While statistical distributions of possible resources provide a means to compare one prospect against another, or to evaluate whether sufficient charge is even possible, it is important to remember that they represent only one possible geological scenario. The real test in new ventures risk assessment is in determining whether the guiding geological concept is the right one, and whether alternate geological scenarios exist. Even if various scenarios are considered, the eventual assigning of risk should rely strongly on geological judgment, even when the model parameters are constrained by a reasonable degree of certainty.

It is the basin modeler’s role to provide some clarity to management of the impact of parameter uncertainty on the final resource volumes. While thorough statistical analysis is often beyond the scope of many projects, and sometimes not even desirable, some assessment of the big-impact parameters is essential. For instance, the basin modeler can assess if there is a risk of under-maturity due to uncertainty in the heat flow model, or the impact of kerogen type on product character, or if the likely carrier bed lithologies and fault behavior can enhance or inhibit migration.

However, equally important, and sometimes difficult for the basin modeler to assess, is whether the geologic model as provided is accurate and rigorous, and what the impact on the model outcome would be if it were different. Do alternative models exist? For instance, what if the section interpreted as Oligocene-age source is really Eocene? Or Miocene? What is the impact? What if the predicted marine source rock facies turn out to be proximal instead of distal? How confident are we in the overall geologic model?

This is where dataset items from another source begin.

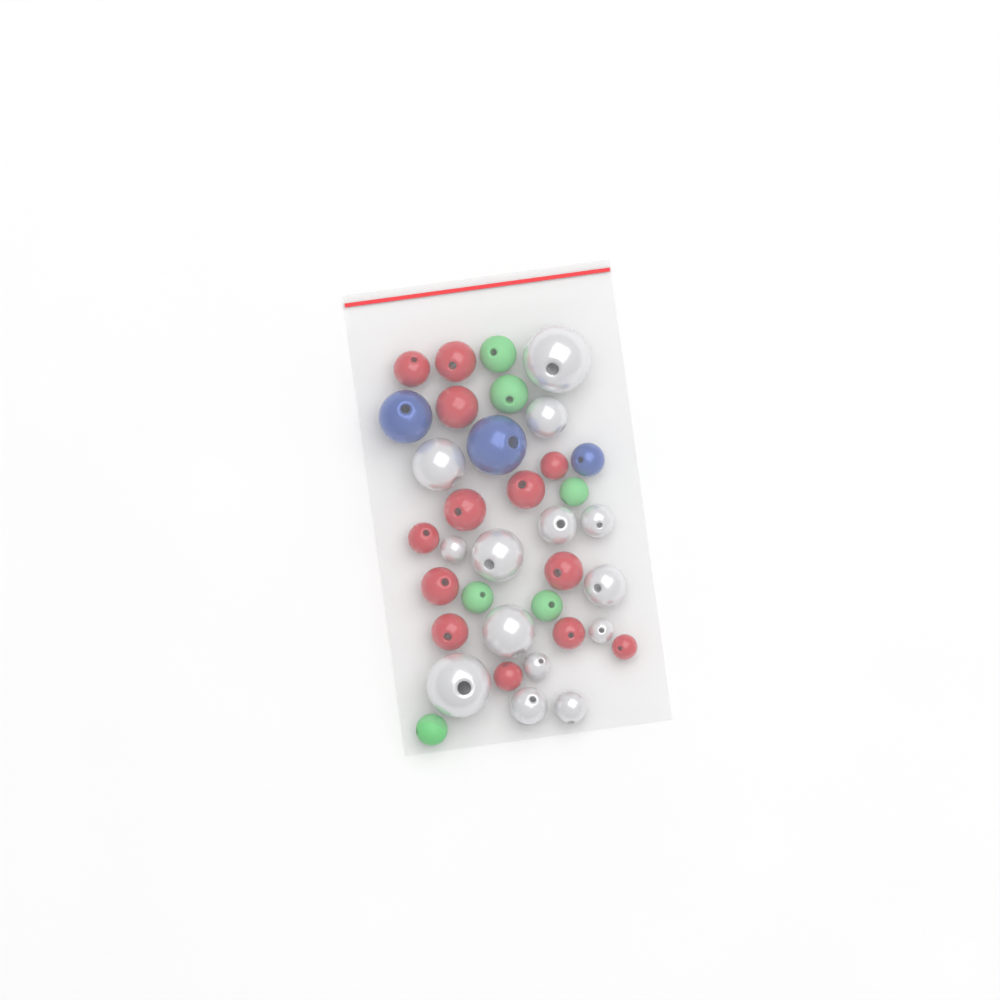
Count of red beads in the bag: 13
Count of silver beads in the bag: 14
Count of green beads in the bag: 6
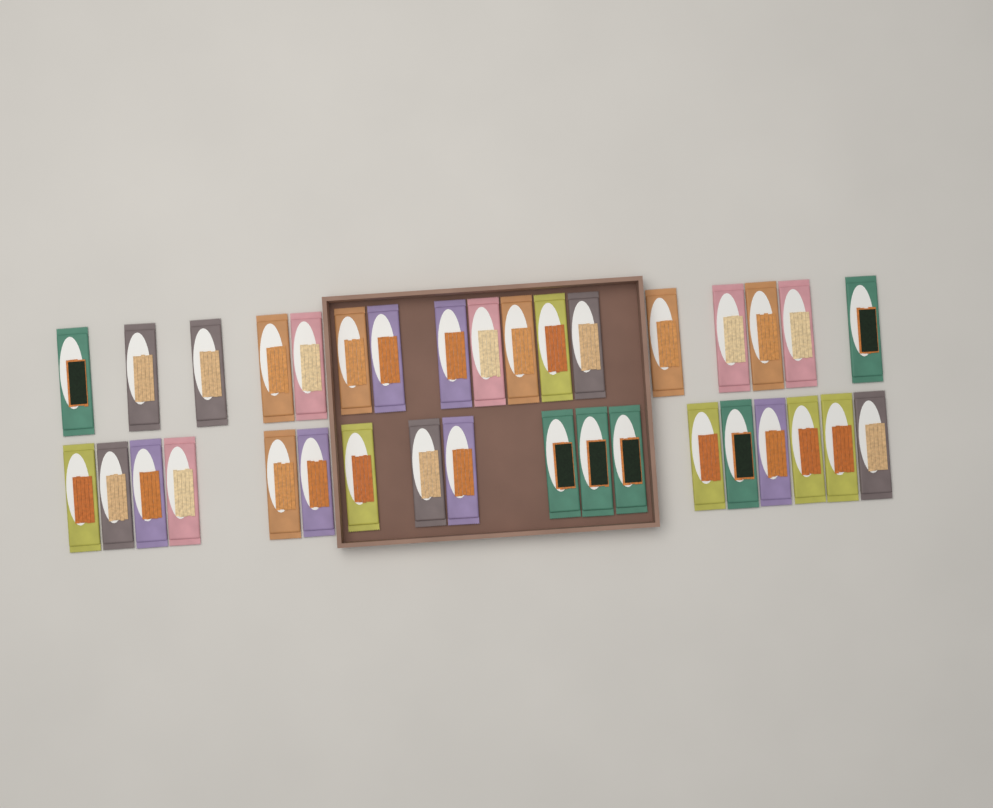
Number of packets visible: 35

So, in conclusion, while modern basin models provide a valuable means to quantitatively assess a given geologic scenario, the geologist’s knowledge of regional basin history and tectonics, stratigraphy and source-rock depositional models is equally as important in weighing alternative scenarios and assigning hydrocarbon charge risk.


AAPG Search and Discovery Article #90091©2009 AAPG Hedberg Research Conference, May 3-7, 2009 - Napa, California, U.S.A.